L’abbé Grégoire[2], que j’ai vu hier au soir, tremblait sur ce qu’elle pourrait être ; tous les noirs de l’Assemblée sont, comme de coutume, contre la raison et l’humanité ; ils sont, pour cet article, d’accord avec Barnave qui cependant a été entendu hier avec défaveur ; les Lameth ne disent mot, et ils ont leurs motifs pour soutenir Barnave, mais ils ne le font pas d’une manière officielle pour éviter de se compromettre, soin bien superflu.

Le Comité de constitution a osé proposer un décret sur le droit de pétition ; il consistait à ôter ce droit aux citoyens passifs, aux sociétés ou clubs, et aux corps administratifs, à exiger enfin que toute pétition fût signée de l’individu qui la présente, ou de tous les individus qui voudraient qu’elle fû faite en leur nom ; il y avait encore, dans ce décret, je ne sais quelle absurdité sur le droit d’affiche, car on a l’inconséquence de désigner par le nom de droit ce qu’on prétend restreindre ou anéantir par des lois.

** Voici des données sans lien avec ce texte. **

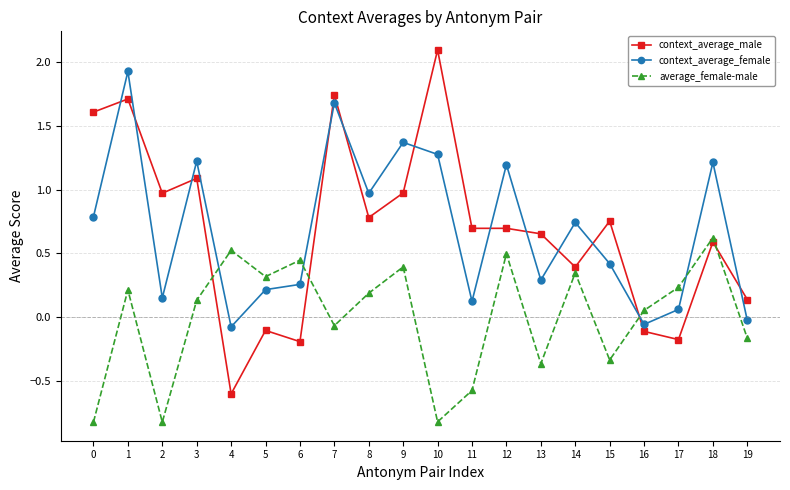

The context_average_female series shows 0.1 at 17. True or false?

True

C’est l’impudent Chapelier qui a fait le rapport en conséquence ; il a été tellement astucieux, l’Assemblée est si mauvaise et le peuple est si ignorant, qu’on l’a applaudi de toutes parts… Je ne sais comment on peut être témoin de pareille scène et ne pas verser des larmes de sang… Deux ou trois bons députés se sont récriés ; Robespierre a obtenu seulement le renvoi au lendemain, après avoir vainement demandé la question préalable ; et, le lendemain, le projet a passé en plus grande partie ; on est venu à bout de l’échancrer, de l’affaiblir ; mais enfin il esl résulté une mauvaise loi[3]. Vous aurez vu, par les papiers, comment a été traitée l’affaire d’Avignon ; durant trois jours on a longuement discuté pour rendre un sot décret qu’on a été trop heureux d’annuler le lendemain par un tour d’adresse, et les choses ne sont pas plus avancées qu’avant l’examen de la question[4]. Cependant toutes les horreurs d’une guerre civile et religieuse désolent le Comtat ; les Avignonnais tombent dans un triste état : ils manquent

  1. Voir sur les séances des Jacobins, des 11 et 13 mai, où cette question fut débattue, Aulard, t. II, p. 412-415.

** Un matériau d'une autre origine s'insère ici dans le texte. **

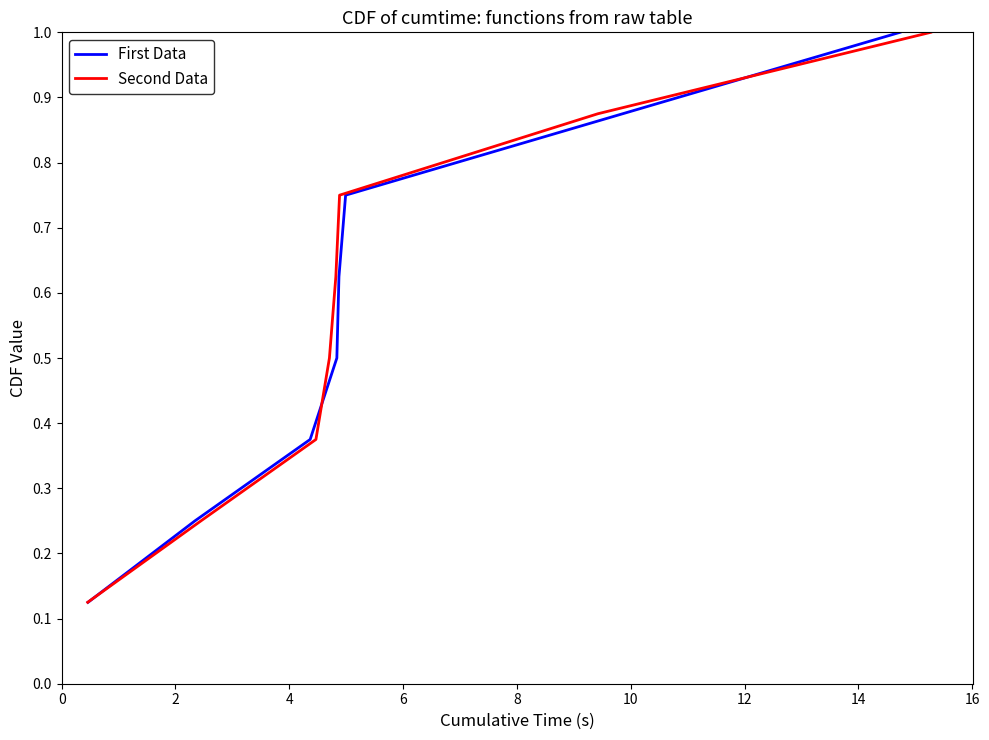

Reading left to right, transcribe all the data shown in this chart.

First Data: 0.1	0.2	0.4	0.5	0.6	0.8	0.9	1.0
Second Data: 0.1	0.2	0.4	0.5	0.6	0.8	0.9	1.0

  2. Baptiste-Henri Grégoire (1750-1831), curé d’Émberménil en Lorraine, député du clergé de Nancy à la Constituante, évêque de Blois, etc. On connaît son rôle depuis. Il était un des membres les plus actifs de la Société des Amis des Noirs (Mém. de Brissot, t. III, p. 89).
  3. Décret des 10-18 mai 1791. — Voir plus loin lettre du 27 mai.
  4. Dans la séance du 5 mai, l’affaire d’Avignon était revenue en discussion, et les partisans de la réunion, rejetée la veille, avaient obtenu le renvoi aux comités réunis.